Chilton County Sheriff dive team helps hunt for murder weapon in Alabama River
Published 10:48 pm Tuesday, June 26, 2012
Since early January, Carl Brown has remained in the Dallas County Jail, charged with the murder of Clanton resident Julius Collins Burnett.
While charges have been levied, a ruling of no bond handed down and the case set to go before the Dallas County Grand Jury, the investigation into exactly what happened continues.
Nearly six months after Burnett’s body was discovered on a property near an old drag strip on Dallas County Road 74, a dive team from the Chilton County Sheriff’s Department began searching a local river bank, looking for the weapon believed used in the murder.
“During our interviews, we were told Mr. Brown went down by the civil rights park near the bridge, down to the [Alabama River] bank and threw the weapon into the river,” Dallas County Sheriff’s Department investigator Sgt. Mike Granthum said. “We have continued the investigation and we were able to partner with the Chilton County Sheriff’s Department and their dive team.”

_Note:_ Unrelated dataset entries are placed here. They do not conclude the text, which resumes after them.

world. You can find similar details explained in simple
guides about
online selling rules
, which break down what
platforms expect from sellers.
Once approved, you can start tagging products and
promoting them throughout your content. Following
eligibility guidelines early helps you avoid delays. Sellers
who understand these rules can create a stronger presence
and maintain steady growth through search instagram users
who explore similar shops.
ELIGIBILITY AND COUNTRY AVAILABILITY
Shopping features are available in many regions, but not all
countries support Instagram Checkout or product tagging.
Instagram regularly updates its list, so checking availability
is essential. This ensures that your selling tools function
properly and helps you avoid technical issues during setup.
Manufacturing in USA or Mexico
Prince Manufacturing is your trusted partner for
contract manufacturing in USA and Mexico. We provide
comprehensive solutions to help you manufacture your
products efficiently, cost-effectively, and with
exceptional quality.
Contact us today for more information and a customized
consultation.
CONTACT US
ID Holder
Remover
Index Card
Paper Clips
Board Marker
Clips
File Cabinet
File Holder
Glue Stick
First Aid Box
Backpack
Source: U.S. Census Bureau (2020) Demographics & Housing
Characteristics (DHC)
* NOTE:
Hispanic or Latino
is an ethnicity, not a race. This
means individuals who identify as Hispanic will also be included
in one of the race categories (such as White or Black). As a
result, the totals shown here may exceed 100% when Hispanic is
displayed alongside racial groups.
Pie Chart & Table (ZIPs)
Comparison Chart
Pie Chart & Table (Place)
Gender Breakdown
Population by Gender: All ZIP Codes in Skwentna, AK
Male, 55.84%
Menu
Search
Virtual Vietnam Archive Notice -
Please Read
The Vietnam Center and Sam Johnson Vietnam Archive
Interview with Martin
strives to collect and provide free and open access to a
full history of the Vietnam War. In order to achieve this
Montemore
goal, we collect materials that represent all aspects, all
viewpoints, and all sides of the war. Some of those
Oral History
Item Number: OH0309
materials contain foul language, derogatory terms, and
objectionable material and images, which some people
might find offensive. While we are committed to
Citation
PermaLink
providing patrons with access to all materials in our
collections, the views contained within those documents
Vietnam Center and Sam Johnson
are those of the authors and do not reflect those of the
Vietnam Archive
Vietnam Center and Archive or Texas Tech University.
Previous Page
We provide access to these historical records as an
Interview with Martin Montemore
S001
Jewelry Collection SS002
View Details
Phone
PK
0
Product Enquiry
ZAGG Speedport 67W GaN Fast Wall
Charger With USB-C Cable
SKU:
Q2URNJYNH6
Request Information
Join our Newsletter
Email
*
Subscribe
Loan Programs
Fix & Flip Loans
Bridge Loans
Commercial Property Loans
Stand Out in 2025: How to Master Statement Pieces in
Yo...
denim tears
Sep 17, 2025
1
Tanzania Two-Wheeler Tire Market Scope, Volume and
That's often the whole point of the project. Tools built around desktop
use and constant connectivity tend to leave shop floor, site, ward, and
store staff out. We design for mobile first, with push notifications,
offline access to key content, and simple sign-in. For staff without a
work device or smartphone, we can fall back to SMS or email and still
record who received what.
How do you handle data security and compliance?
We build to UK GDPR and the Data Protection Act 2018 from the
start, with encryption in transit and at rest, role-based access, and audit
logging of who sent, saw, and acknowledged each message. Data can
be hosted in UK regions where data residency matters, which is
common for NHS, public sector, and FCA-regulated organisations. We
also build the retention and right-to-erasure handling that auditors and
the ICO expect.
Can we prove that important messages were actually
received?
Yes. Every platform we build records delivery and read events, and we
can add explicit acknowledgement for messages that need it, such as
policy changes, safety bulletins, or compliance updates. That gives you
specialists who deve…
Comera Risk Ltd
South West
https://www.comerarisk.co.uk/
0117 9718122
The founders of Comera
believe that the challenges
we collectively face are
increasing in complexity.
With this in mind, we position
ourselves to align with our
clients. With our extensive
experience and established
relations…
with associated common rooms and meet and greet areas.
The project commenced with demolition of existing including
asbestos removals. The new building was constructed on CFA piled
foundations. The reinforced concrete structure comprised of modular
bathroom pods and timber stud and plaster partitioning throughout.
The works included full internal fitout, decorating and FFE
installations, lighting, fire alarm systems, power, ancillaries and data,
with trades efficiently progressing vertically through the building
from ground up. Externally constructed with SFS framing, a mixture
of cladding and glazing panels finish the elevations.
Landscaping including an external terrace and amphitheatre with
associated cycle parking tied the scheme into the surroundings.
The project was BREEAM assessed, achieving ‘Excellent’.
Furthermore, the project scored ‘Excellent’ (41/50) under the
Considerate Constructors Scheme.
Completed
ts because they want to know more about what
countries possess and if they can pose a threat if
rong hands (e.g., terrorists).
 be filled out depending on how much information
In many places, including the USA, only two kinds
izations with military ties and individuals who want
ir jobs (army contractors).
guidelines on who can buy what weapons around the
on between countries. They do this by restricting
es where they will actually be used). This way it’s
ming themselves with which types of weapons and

The team spent the better part of Tuesday maneuvering along the bank of the river near the Edmund Pettus Bridge, searching for the suspected weapon. There were no reports Tuesday as to whether or not they were able to find it.
Burnett was reportedly shot twice in the head with the handgun authorities have continued to look for.
Brown remains in the Dallas County Jail under no bond, charged with capital murder, theft of property first degree and six counts of fraudulent use of a credit card.
Brown was captured after law enforcement agencies began tracking the use of Burnett’s credit cards and discovered cash had been withdrawn from a local ATM, Dallas County Sheriff Harris Huffman said in an interview with the Times-Journal in January. Later, Brown was found driving Burnett’s green Mazda Tribute on Luker Circle. He was taken into custody at that point and found to have Brown’s credit card in his pocket.
Huffman said during the interview that Brown confessed to the murder.